§ REQUIREMENT:
Answer these questions from the Dengvaxia article below.
(a) How effective was the vaccine against dengue hemorrhagic fever?
(b) For what ages has the vaccine been approved in the Philippines?
(c) How much did the vaccine cost to develop?

§ GIVEN TEXT:
--- START ---

The approval of the vaccine Dengvaxia by the Philippines' Food and Drug Administration comes after substantial tests which showed the vaccine to be 70 percent effective in protecting against all forms of the disease, the country's Department of Health said.

Against the most serious and deadly form of the disease -- dengue hemorrhagic fever -- the success rate was even higher at 93 percent, health officials said.

The Philippines is the second country to approve Dengvaxia, after Mexico, and India is reportedly considering its approval for use as well.

About 400 million cases of dengue fever are confirmed around the world each year, with infection rates rising dramatically in the last few years and spreading to dozens of countries.

In Hawaii, a recent spike in cases between Sept. 11 and Dec. 13 say the number of confirmed diagnoses reached 180.

Dengue fever causes severe flu-like symptoms, including high fever, joint or muscle pain, headaches, rashes and nausea. Although seldom fatal, it can be dangerous in young children, the elderly, and those with weakened immune systems.

In the Philippines, the new vaccine developed by French company Sanofi Pasteur, has been approved for use in people between the ages of 9 and 45.

"This is the age range wherein most of the dengue cases are being reported, particularly in endemic countries here in Asia," said Dr. Joselito Santa Ana on behalf of Sanofi Pasteur.

"The approval of Dengvaxia in the Philippines will be a critical addition to the ongoing public-education and vector-control efforts now directed towards dengue prevention in our country," he said.

In development for 25 years, the vaccine has been submitted for approval and licensing in 18 additional countries in Latin America and Asia, which are reviewing their regulatory processes.

Sanofi says annual production of the vaccine could reach 100 million doses by 2017.

"[This represents] a historic milestone for our company, for the global public health community and, most importantly, for half the world's population who live at risk of dengue," said Sanofi CEO Olivier Brandicourt about the approval of Dengvaxia in Mexico and now in the Philippines.

Brandicourt says the intention is to first market the vaccine, which cost $1.5 billion to develop, in countries where the disease is endemic and "a major public health threat," to be followed by Europe and the U.S.

--- END ---

§ DATA:
--- START ---

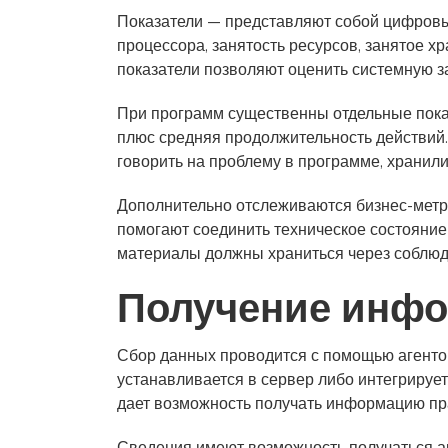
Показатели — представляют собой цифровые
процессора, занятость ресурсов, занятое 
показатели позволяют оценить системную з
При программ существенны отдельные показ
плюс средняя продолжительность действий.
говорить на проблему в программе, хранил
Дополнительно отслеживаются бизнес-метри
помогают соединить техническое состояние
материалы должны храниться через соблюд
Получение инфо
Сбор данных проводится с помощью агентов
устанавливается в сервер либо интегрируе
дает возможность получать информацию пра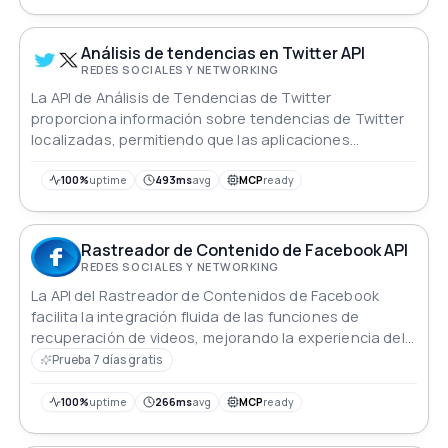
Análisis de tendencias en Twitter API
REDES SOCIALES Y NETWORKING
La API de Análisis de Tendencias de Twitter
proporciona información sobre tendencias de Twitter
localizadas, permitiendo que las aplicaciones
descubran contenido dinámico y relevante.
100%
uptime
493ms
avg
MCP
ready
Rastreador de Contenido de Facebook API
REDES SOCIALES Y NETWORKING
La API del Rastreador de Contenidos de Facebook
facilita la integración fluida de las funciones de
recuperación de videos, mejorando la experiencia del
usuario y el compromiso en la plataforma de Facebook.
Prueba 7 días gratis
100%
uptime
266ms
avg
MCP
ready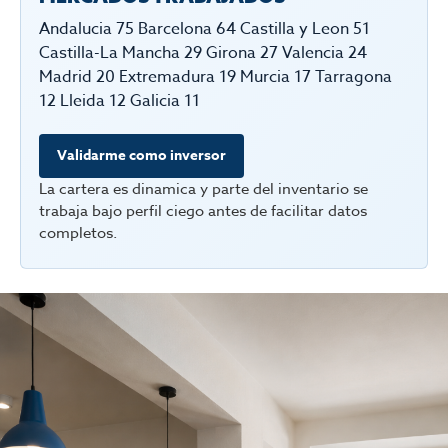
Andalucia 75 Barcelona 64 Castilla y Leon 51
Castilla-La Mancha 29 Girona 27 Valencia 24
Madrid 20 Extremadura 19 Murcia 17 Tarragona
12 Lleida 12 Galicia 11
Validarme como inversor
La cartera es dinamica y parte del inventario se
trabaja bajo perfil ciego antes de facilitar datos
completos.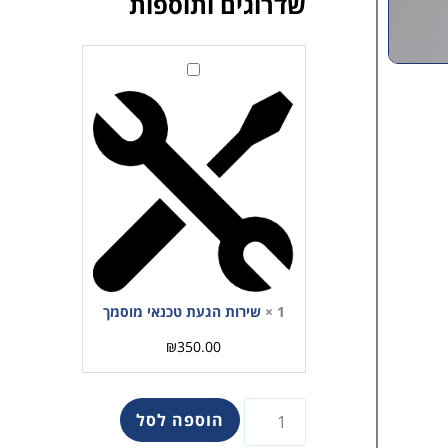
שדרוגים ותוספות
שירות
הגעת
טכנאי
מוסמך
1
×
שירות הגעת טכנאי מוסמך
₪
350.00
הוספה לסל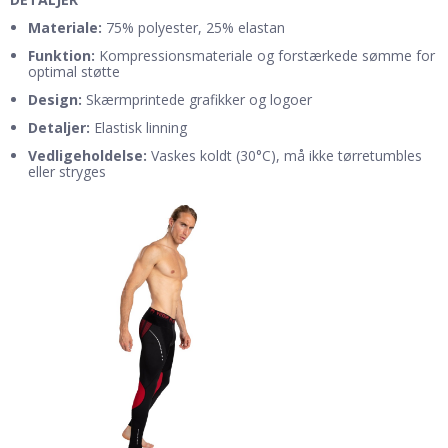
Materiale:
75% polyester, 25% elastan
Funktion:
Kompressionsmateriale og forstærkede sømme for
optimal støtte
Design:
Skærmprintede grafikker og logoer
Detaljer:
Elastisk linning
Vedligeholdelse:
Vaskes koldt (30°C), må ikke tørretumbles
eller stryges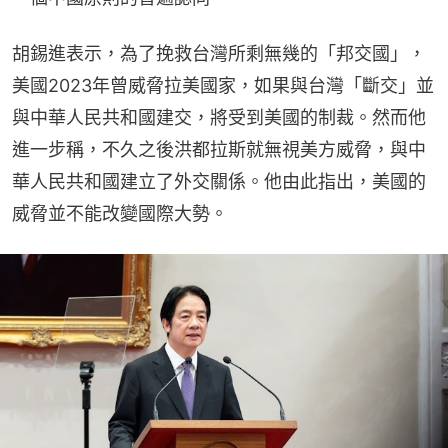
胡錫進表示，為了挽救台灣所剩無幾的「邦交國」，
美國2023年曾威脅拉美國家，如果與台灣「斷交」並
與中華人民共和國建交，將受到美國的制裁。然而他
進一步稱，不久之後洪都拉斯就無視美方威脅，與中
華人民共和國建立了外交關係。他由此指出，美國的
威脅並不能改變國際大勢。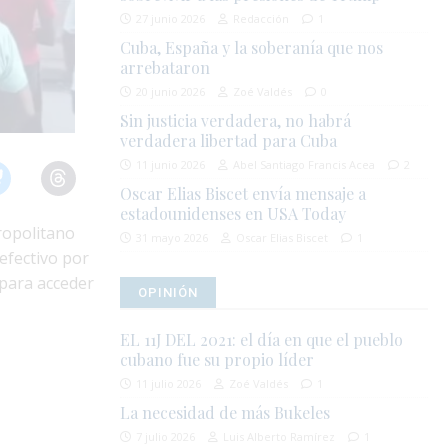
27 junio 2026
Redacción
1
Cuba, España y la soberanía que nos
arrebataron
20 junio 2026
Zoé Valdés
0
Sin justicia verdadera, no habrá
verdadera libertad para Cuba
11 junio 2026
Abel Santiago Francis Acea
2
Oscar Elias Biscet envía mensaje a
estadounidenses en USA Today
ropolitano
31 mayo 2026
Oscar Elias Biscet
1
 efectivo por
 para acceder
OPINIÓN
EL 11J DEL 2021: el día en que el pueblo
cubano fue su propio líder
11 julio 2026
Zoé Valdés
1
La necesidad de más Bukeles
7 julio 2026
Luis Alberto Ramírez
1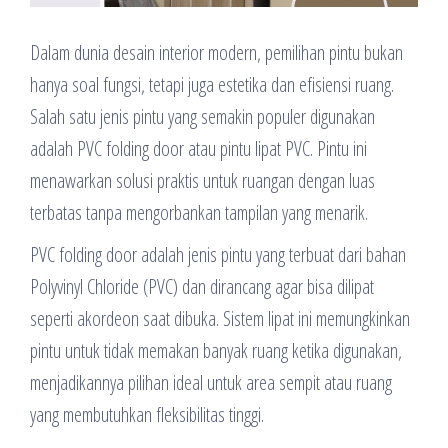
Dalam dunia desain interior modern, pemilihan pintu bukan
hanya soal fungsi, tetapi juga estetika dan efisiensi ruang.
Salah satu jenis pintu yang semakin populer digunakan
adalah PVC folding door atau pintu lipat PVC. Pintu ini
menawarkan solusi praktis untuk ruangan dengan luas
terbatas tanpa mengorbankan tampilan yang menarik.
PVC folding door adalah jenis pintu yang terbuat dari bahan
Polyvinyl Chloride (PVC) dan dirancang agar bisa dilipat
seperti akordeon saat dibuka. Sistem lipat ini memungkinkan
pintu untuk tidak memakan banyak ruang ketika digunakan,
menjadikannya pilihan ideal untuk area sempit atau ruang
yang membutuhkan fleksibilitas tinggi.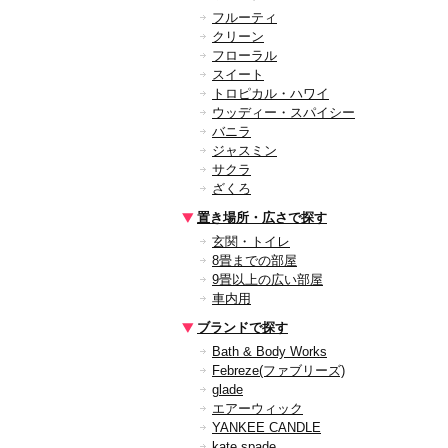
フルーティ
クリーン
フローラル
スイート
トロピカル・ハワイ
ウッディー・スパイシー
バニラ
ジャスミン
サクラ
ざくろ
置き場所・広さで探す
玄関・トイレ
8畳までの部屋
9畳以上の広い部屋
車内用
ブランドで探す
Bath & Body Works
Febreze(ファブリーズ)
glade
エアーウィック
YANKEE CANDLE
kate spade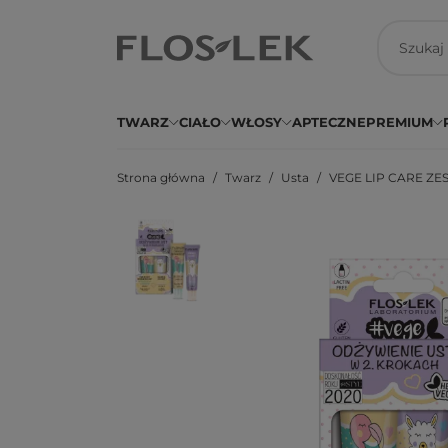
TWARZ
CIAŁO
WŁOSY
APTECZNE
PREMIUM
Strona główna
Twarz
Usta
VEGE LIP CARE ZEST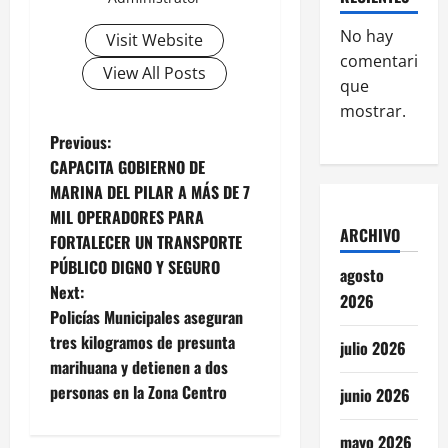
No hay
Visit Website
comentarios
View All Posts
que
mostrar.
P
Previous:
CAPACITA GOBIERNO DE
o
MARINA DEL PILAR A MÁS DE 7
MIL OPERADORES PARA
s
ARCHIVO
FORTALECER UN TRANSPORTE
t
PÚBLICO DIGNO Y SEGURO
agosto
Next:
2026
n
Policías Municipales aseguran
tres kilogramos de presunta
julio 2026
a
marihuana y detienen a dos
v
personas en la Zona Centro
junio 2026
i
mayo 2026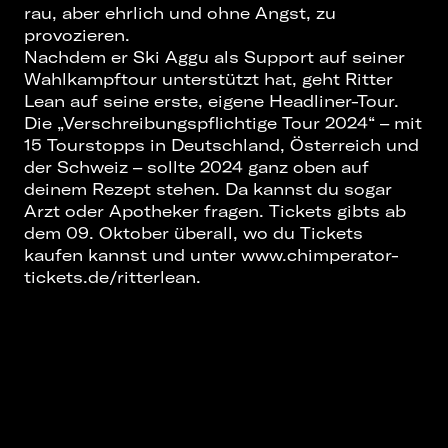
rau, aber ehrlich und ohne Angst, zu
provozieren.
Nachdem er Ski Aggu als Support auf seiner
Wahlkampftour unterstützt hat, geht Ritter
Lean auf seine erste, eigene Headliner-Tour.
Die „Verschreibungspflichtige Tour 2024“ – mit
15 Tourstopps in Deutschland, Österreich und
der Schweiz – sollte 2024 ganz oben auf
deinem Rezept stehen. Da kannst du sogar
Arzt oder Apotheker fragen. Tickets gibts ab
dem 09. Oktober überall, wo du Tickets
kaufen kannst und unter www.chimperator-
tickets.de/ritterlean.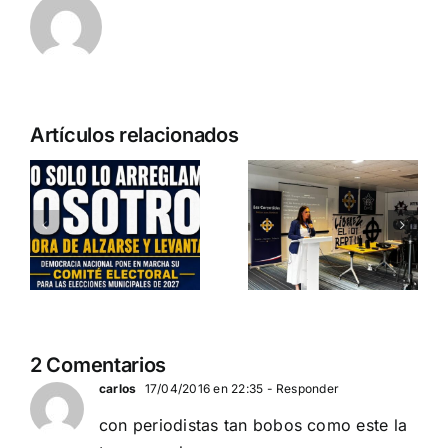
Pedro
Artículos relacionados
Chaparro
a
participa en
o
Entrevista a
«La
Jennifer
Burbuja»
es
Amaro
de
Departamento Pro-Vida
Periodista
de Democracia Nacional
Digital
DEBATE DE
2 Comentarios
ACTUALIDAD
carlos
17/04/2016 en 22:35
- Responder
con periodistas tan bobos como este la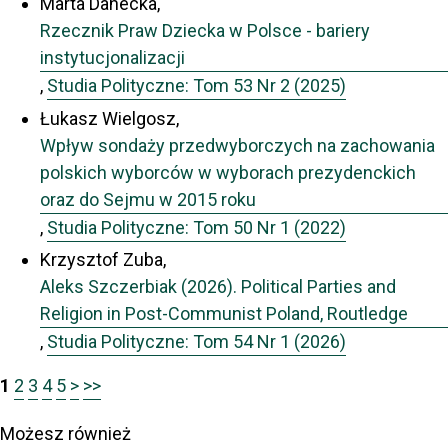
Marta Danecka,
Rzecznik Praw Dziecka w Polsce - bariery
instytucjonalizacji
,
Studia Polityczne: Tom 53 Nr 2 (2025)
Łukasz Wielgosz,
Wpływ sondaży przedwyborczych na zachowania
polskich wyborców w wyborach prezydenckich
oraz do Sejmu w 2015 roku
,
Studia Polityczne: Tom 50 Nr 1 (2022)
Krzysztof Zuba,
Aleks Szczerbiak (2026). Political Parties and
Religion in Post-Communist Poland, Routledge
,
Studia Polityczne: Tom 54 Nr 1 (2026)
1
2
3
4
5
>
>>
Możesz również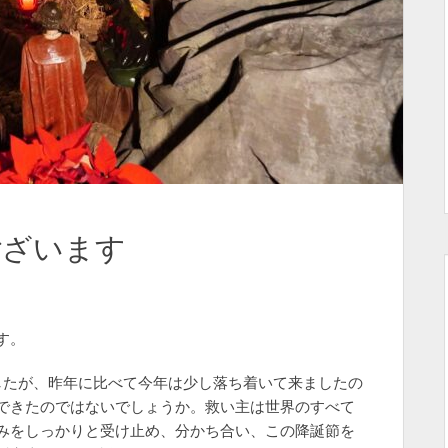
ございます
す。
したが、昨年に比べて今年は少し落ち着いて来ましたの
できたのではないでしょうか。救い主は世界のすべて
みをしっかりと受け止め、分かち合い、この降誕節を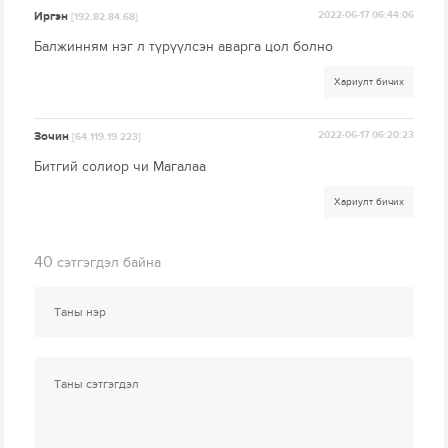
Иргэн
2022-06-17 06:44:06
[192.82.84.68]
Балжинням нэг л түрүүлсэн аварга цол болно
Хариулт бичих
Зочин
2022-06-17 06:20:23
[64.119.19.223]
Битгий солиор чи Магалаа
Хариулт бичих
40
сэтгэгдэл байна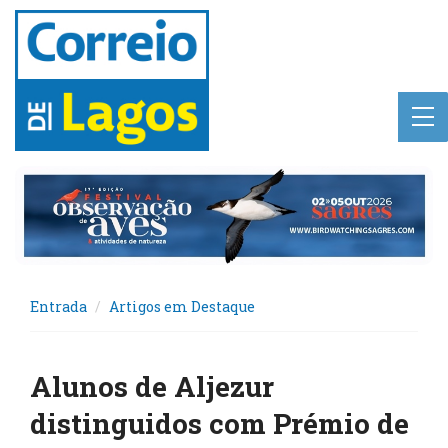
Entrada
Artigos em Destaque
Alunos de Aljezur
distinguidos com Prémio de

--- END ---

§ RESULT OF THIS EXERCISE:
(a) 93 percent
(b) 9 to 45
(c) $1.5 billion